═══ RECORDS FOR THE TASK

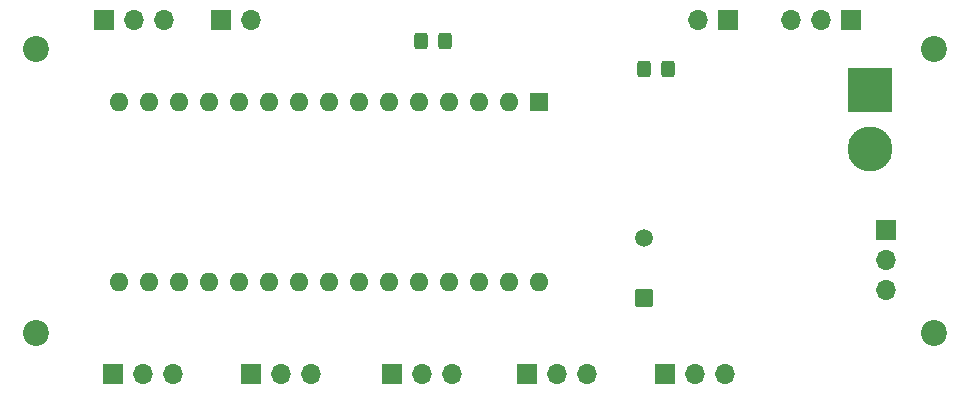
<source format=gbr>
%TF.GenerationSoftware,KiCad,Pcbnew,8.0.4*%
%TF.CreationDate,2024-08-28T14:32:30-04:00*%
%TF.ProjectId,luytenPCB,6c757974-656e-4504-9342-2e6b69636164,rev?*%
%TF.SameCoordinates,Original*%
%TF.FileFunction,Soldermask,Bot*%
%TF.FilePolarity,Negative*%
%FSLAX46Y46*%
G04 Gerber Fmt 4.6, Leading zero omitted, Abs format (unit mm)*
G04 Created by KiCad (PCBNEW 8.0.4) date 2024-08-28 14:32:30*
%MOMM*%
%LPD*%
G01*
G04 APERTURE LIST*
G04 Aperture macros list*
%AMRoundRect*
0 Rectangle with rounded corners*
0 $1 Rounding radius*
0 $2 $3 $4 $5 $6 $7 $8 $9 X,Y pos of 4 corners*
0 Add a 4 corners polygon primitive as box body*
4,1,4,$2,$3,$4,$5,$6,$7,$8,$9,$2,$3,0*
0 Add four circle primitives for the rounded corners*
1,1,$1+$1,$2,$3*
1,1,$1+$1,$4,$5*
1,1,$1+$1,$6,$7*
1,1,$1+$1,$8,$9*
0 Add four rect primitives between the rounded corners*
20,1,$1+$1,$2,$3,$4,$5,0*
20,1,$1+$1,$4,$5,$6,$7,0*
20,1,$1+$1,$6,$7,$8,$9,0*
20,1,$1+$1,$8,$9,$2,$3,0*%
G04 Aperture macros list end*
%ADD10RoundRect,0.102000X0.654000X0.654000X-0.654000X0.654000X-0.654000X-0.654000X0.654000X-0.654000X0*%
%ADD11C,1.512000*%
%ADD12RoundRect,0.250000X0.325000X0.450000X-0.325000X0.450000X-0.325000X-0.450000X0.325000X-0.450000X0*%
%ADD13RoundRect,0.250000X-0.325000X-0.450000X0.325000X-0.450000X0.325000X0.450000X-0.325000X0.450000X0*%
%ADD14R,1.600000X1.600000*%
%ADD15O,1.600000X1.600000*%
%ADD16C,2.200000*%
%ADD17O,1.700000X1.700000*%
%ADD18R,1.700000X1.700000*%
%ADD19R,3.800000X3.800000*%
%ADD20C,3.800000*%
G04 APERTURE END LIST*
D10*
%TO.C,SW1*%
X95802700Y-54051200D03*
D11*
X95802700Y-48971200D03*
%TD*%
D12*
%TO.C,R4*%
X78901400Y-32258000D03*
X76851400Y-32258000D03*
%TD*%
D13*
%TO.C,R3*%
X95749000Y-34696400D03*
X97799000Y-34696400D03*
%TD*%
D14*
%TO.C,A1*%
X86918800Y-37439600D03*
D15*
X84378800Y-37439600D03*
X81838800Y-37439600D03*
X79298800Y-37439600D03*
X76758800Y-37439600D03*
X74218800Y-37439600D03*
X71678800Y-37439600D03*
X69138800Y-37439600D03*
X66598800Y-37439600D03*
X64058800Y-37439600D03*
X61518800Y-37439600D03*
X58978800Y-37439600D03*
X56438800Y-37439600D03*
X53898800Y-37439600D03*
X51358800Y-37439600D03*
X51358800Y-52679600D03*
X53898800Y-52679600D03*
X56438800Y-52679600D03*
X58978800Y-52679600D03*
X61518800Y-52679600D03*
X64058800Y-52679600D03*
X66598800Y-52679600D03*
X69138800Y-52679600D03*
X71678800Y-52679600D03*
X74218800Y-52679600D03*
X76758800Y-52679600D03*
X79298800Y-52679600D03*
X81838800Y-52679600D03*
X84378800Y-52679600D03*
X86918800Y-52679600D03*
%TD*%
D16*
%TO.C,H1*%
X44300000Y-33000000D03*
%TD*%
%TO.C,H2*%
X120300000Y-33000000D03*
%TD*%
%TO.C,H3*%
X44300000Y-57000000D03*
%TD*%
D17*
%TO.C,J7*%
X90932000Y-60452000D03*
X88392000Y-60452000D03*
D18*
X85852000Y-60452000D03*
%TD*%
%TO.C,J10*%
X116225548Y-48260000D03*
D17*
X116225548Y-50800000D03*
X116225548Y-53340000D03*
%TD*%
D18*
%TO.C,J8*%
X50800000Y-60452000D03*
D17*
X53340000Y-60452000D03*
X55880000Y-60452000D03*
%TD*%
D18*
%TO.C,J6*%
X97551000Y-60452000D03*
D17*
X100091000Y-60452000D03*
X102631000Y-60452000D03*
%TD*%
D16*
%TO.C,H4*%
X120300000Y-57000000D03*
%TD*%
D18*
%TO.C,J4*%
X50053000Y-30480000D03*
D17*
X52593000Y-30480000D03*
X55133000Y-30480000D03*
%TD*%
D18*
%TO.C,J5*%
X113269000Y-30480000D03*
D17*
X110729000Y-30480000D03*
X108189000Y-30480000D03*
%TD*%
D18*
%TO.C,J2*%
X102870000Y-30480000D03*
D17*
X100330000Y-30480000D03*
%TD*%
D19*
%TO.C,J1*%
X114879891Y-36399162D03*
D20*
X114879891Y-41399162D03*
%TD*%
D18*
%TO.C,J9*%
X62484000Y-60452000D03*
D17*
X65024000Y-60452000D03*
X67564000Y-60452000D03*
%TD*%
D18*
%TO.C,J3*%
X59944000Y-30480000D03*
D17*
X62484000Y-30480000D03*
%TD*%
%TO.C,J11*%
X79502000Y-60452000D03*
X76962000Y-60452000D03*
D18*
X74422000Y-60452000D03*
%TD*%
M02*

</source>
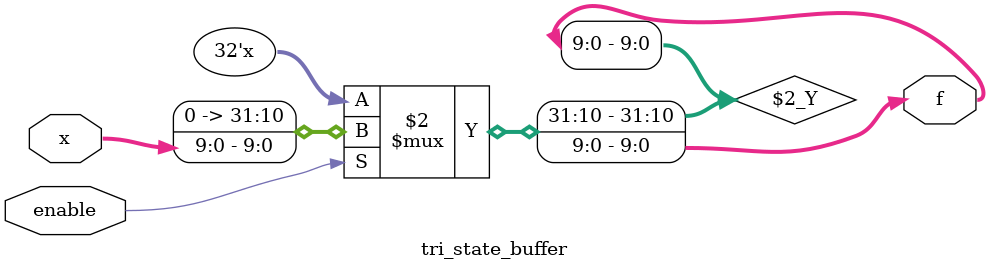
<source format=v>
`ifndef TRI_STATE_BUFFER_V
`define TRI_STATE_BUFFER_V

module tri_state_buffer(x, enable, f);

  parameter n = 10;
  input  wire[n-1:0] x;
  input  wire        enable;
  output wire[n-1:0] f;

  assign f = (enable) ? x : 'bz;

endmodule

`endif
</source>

══════

HOW TO COMPLETE THIS TASK:
When you reach the line in the material above that holds "20,1,$1+$1,$2,$3,$4,$5,0*", begin reproducing lines exactly, and stop after the line that holds "X71678800Y-52679600D03*".

SOLVED EXERCISE:
20,1,$1+$1,$2,$3,$4,$5,0*
20,1,$1+$1,$4,$5,$6,$7,0*
20,1,$1+$1,$6,$7,$8,$9,0*
20,1,$1+$1,$8,$9,$2,$3,0*%
G04 Aperture macros list end*
%ADD10RoundRect,0.102000X0.654000X0.654000X-0.654000X0.654000X-0.654000X-0.654000X0.654000X-0.654000X0*%
%ADD11C,1.512000*%
%ADD12RoundRect,0.250000X0.325000X0.450000X-0.325000X0.450000X-0.325000X-0.450000X0.325000X-0.450000X0*%
%ADD13RoundRect,0.250000X-0.325000X-0.450000X0.325000X-0.450000X0.325000X0.450000X-0.325000X0.450000X0*%
%ADD14R,1.600000X1.600000*%
%ADD15O,1.600000X1.600000*%
%ADD16C,2.200000*%
%ADD17O,1.700000X1.700000*%
%ADD18R,1.700000X1.700000*%
%ADD19R,3.800000X3.800000*%
%ADD20C,3.800000*%
G04 APERTURE END LIST*
D10*
%TO.C,SW1*%
X95802700Y-54051200D03*
D11*
X95802700Y-48971200D03*
%TD*%
D12*
%TO.C,R4*%
X78901400Y-32258000D03*
X76851400Y-32258000D03*
%TD*%
D13*
%TO.C,R3*%
X95749000Y-34696400D03*
X97799000Y-34696400D03*
%TD*%
D14*
%TO.C,A1*%
X86918800Y-37439600D03*
D15*
X84378800Y-37439600D03*
X81838800Y-37439600D03*
X79298800Y-37439600D03*
X76758800Y-37439600D03*
X74218800Y-37439600D03*
X71678800Y-37439600D03*
X69138800Y-37439600D03*
X66598800Y-37439600D03*
X64058800Y-37439600D03*
X61518800Y-37439600D03*
X58978800Y-37439600D03*
X56438800Y-37439600D03*
X53898800Y-37439600D03*
X51358800Y-37439600D03*
X51358800Y-52679600D03*
X53898800Y-52679600D03*
X56438800Y-52679600D03*
X58978800Y-52679600D03*
X61518800Y-52679600D03*
X64058800Y-52679600D03*
X66598800Y-52679600D03*
X69138800Y-52679600D03*
X71678800Y-52679600D03*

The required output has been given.